• [ATIVIDADE]
Responda com base no trecho sobre o direito romano:
1. Que livro de Rousseau é mencionado, e que parte dele é composta de citações de leis e instituições romanas?
2. Que exemplos o trecho dá da parte má do direito romano?
3. A quem Pio XII dirigiu a carta de 20.07.1943?

Quando São Paulo afirmou “civis sum romanus” (“sou cidadão romano”, em At 22,25-28), usou uma fórmula pela qual os cidadãos recordavam as prerrogativas de um cidadão romano, sendo um elogio à parte boa da Paidéia, absorvida pelos romanos.

Na expressão, São Paulo também faz um elogio da parte boa do direito romano, que foi aceita pela Igreja, por ser racional e adequada ao bem comum.

Esta parte boa foi também amada por Rousseau, como pode ser visto no livro “O contrato social”, onde mais da metade da obra é composta de citações de leis e instituições romanas, tidas como exemplares por Rousseau, pois eram democráticas. 

No direito romano havia uma parte boa (regras sobre direito público, democracia, ações judiciais, recursos judiciais etc), que foi aceita.

Claro que também havia uma parte má (escravidão, direito de propriedade quiritário etc), que foi rejeitada e criticada (o joio).

Como destacou Pio XII, em 20.07.1943, numa carta ao Cardeal Francisco Marcheti, Roma tem “os subterrâneos”, que foram os “refúgios do povo cristão”, tem “anfiteatros e circos” “sagrados”, pelo sangue derramado, que formaram os “berços do cristianismo”, tal como há em Roma o depósito da “sabedoria antiga” (da Paidéia), que faz de Roma “um farol da civilização”.

• [MATERIAL FORNECIDO]
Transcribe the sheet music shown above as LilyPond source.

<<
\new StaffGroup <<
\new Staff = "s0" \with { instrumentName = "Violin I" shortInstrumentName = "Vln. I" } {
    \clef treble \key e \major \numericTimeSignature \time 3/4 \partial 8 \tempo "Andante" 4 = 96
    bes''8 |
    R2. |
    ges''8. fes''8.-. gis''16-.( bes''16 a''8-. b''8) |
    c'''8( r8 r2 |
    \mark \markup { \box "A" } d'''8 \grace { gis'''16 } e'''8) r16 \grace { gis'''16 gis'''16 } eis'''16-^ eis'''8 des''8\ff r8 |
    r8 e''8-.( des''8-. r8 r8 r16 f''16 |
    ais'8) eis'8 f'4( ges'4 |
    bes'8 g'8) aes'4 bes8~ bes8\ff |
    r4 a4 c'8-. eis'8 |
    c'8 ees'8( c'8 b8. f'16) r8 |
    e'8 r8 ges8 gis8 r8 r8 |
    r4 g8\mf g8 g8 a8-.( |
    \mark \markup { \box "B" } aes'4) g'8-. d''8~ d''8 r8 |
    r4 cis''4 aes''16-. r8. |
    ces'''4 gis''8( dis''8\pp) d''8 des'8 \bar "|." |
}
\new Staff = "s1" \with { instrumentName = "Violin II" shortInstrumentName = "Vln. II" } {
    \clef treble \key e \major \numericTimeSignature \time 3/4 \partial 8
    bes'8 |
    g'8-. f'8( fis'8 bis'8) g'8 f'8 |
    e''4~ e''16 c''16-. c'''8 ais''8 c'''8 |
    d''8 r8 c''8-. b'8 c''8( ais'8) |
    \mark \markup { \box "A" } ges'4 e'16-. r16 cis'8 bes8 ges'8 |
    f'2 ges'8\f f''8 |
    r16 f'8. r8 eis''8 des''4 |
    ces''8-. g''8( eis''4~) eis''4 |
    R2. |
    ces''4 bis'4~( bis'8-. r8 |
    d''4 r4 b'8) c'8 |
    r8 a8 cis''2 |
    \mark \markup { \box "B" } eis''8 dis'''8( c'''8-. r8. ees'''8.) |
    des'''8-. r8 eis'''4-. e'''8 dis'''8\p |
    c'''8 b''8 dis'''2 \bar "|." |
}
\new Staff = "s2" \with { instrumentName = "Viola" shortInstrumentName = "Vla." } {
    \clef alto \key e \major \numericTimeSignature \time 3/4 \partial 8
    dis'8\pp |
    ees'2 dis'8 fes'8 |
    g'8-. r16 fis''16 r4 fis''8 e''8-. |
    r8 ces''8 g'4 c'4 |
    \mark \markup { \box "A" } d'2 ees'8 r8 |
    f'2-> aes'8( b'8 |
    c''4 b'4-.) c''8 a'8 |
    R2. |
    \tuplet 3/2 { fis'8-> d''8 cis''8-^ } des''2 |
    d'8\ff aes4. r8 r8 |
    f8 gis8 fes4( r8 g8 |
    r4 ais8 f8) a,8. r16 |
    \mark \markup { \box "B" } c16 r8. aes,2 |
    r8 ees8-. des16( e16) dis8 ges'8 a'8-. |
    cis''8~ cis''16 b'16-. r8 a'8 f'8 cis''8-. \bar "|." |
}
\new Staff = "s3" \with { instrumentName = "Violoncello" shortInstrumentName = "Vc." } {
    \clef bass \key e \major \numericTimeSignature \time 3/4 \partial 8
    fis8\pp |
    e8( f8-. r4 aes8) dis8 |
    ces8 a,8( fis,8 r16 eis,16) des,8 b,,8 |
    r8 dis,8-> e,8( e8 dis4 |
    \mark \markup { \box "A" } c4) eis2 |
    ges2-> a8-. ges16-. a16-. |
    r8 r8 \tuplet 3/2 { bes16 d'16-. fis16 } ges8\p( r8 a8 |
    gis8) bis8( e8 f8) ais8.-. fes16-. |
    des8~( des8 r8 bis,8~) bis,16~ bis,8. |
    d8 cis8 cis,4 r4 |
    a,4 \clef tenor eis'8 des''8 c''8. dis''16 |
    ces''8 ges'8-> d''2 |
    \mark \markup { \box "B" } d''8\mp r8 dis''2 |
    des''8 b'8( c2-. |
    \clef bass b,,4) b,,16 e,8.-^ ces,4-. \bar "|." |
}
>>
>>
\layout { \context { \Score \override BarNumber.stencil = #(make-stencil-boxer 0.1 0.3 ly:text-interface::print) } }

• [RESOLUÇÃO]
1. "O contrato social"; mais da metade da obra.
2. A escravidão e o direito de propriedade quiritário.
3. Ao Cardeal Francisco Marcheti.